Author of “Breakthrough Products”, former IDSA president, and former design professor of mine Craig Vogel shared his thoughts over email on activity and personas in design.
“Experience design and activity design are the same. But knowing a person’s preferences is also important because a functional solution should be complimented with lifestyle attributes.
Norman is a psychologist and not a designer. His focus is on human activity which is fine. I think there is more to products than [just the] action analysis but it is an essential component.”
Sounds like Vogel is saying a study of activity is necessary, but insufficient; where Norman says that a study of activity is not only necessary and sufficient, but other realms of user study (like persons) could ultimately be distracting and therefore result in poorer product designs.
Of course Norman could be showing his phsychology bias here. In the integrated new product development process outlined in “Breakthrough Products” Vogel says that good product design results in products that are useful, usable and desirable. Norman appears to be focused on usable at the expence of both useful and especially desirable. And from a phychological perspective Norman’s may be an entirely appropriate reaction. However, from an iNPD perspective his reaction is a bit narrow.
It is hard to ignore the truth of Normans criticisms, that too often the reality of persona development is that it is improperly done and becomes a resource distraction.

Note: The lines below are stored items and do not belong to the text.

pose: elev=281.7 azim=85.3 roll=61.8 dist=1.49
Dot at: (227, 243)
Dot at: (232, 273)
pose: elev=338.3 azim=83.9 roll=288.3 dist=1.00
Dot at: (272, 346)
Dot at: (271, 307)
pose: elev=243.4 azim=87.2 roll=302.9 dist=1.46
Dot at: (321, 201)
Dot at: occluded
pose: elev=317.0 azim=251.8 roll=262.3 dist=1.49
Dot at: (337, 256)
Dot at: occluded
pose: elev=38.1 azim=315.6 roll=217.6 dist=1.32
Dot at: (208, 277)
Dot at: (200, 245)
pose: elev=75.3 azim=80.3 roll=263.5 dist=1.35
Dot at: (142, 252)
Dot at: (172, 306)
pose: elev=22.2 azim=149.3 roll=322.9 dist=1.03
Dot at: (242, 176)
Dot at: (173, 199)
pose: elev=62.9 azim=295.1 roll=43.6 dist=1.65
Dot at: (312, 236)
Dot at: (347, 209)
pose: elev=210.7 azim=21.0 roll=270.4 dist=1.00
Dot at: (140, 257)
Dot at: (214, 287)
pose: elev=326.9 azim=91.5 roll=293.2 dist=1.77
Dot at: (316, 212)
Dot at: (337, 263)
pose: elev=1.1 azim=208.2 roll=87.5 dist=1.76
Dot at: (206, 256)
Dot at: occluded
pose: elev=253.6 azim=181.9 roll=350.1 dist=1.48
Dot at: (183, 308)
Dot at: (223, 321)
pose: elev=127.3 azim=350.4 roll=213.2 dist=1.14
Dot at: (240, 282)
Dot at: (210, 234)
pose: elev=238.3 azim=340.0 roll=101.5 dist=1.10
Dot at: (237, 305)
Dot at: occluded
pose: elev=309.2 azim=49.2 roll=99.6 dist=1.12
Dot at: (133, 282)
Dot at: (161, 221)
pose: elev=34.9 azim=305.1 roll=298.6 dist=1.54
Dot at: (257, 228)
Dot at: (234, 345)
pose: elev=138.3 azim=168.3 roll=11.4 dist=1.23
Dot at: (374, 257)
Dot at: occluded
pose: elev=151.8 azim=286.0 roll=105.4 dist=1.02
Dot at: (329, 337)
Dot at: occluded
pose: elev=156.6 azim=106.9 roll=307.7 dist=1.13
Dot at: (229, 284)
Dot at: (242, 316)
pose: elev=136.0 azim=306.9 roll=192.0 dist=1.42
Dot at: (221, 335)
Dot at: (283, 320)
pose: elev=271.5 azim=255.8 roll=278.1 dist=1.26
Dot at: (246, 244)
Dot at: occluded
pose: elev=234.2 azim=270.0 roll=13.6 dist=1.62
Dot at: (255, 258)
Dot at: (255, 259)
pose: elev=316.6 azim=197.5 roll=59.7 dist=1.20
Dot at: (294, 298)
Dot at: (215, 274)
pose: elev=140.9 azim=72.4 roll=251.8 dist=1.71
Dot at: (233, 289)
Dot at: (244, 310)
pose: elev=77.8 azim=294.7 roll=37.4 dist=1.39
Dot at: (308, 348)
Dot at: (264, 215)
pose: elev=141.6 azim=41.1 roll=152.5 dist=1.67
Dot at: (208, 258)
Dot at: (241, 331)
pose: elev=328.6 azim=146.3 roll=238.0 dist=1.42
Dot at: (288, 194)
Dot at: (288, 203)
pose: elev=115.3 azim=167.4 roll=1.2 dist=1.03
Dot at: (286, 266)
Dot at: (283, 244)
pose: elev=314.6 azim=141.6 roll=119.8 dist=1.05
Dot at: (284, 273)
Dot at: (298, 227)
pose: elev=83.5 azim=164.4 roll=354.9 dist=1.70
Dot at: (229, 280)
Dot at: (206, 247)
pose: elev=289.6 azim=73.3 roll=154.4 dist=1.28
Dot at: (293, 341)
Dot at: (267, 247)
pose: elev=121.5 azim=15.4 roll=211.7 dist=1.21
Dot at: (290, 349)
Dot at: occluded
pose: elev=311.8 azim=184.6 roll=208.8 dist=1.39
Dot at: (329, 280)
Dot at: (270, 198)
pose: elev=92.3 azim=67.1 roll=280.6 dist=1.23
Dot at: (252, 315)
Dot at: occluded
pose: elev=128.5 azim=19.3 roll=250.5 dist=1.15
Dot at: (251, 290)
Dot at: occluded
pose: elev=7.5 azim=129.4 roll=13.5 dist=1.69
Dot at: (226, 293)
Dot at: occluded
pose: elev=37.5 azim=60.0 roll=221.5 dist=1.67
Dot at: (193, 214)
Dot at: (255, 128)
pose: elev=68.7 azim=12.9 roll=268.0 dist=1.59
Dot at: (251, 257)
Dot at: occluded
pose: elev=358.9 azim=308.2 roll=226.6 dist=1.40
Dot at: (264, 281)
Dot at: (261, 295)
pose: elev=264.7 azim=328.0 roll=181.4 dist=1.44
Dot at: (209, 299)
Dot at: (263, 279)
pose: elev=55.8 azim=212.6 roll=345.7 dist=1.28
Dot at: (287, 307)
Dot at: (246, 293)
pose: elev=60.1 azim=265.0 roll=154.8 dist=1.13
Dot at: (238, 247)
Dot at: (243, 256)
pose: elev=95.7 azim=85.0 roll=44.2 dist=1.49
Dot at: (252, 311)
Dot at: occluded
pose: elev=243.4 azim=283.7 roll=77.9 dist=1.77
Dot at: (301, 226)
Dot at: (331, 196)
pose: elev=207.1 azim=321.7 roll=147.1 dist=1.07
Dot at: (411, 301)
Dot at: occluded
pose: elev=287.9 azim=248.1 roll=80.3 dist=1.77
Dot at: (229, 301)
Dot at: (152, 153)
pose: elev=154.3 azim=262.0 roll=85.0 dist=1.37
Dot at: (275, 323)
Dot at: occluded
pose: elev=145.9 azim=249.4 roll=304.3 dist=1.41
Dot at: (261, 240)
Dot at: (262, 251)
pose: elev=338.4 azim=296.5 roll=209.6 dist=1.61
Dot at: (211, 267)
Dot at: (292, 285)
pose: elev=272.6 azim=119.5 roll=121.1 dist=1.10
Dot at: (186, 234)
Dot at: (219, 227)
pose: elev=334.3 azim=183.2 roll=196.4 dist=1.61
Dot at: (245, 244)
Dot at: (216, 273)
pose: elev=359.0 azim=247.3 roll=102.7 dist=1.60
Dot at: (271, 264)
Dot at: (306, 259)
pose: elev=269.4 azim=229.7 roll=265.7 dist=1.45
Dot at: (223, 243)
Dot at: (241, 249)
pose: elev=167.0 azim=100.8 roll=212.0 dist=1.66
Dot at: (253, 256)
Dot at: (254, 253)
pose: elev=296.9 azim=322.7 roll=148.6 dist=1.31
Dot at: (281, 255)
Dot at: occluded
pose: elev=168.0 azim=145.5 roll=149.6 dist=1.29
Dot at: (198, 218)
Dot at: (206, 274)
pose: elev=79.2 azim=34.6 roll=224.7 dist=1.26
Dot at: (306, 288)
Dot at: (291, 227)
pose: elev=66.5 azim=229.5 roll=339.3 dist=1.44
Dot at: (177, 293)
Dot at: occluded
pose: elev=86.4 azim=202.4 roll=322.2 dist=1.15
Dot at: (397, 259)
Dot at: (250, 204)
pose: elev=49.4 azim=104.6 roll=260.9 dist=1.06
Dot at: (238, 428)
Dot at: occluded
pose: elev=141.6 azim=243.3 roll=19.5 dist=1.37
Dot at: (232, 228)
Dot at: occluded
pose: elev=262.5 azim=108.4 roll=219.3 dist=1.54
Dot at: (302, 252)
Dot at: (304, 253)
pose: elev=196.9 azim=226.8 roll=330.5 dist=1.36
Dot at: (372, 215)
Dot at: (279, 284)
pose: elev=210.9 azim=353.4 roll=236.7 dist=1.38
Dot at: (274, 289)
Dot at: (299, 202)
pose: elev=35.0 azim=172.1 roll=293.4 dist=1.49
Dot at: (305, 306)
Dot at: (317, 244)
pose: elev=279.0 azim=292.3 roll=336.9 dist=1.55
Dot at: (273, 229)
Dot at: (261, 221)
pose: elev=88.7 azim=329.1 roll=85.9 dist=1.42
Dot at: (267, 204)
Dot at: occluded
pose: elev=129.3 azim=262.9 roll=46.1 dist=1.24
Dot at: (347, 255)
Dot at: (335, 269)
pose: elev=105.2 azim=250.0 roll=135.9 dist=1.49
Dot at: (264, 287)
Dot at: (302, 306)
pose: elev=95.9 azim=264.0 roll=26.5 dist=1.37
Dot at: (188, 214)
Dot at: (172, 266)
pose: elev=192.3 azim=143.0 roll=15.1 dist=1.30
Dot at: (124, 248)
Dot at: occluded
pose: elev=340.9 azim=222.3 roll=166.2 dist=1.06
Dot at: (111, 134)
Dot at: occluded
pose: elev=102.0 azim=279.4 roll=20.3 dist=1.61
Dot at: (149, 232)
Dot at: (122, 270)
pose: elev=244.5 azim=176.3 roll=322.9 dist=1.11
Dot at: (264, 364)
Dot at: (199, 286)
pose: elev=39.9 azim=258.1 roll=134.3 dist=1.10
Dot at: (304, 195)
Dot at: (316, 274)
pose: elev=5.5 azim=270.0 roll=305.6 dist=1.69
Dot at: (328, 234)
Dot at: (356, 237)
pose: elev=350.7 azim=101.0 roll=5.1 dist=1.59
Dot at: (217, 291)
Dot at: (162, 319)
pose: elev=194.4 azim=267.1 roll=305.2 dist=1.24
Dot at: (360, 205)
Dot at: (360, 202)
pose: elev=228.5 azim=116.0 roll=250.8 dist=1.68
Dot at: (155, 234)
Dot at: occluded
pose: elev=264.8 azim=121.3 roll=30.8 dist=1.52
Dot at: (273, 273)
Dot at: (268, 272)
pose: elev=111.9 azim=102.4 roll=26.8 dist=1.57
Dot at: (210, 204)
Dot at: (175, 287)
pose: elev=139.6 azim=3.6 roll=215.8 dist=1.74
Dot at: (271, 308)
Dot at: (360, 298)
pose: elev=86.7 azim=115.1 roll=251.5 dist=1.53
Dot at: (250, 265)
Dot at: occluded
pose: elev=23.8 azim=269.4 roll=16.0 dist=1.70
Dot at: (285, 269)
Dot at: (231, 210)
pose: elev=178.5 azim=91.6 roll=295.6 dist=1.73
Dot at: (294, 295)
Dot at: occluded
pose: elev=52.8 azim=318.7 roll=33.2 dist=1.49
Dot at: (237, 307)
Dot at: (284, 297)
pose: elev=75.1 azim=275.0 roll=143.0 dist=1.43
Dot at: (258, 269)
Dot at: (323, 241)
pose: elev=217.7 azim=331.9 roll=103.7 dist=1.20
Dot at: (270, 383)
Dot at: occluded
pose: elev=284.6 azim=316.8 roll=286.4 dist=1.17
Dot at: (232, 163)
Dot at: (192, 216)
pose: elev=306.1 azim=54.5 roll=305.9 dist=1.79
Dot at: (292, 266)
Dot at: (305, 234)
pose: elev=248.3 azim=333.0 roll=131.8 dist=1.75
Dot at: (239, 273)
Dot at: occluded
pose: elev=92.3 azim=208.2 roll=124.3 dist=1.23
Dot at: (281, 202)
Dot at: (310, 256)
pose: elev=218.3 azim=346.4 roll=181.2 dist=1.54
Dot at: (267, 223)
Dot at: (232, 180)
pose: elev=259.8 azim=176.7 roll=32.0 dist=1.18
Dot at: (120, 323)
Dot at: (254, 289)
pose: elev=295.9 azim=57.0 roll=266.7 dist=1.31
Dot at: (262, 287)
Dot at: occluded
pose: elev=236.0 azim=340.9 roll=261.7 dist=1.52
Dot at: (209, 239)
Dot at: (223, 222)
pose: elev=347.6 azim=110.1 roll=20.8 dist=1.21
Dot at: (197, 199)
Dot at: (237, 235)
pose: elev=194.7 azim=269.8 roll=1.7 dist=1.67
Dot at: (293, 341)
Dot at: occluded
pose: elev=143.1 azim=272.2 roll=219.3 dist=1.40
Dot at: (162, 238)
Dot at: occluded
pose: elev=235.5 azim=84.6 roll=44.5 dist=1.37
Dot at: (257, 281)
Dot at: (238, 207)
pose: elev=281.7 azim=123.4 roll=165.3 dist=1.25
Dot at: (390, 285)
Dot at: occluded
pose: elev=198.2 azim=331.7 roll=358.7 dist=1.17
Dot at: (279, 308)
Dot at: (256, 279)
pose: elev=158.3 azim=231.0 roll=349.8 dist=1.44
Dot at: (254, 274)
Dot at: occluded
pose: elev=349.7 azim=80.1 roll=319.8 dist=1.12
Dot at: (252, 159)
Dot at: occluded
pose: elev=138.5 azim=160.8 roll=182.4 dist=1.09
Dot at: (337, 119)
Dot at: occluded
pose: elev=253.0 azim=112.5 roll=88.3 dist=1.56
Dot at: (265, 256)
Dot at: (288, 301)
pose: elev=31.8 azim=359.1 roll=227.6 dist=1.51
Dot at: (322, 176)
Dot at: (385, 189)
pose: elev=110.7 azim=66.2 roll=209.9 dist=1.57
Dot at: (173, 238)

Hmm. Sounds to me that Vogel is correct. This Norman guy seems over-simplistic. Hmm, maybe the people putting words in Norman’s mouth are being a bit simple.
I may be biased, but I think Norman is actually deeper than that. Hell, I bet Norman even agrees with Vogel!
But, as I said, I’m probably biased.
Don Norman
Ha! perhaps you might be a little biased.
I suppose this is one of the dangers of being an oft-quoted figure–the frequent quotations and references tend to over-simplify an otherwise large body of nuanced work. And then your name becomes a metonymy for the over-simplification. And this is where, I think, the problem is. We used your name a metonymy not for your larger body of work, but rather to refer to your position that perhaps activity centered design might be a better approach than user centered design.
Given much of what you wrote in Emotional Design I suspect you and Craig agree on an awful lot in terms of product design.
(Part of it could also be my clumsy transcription from my phone conversation with Craig blunted his points–where I corresponded with you over email, making transcription much easier and more accurate.)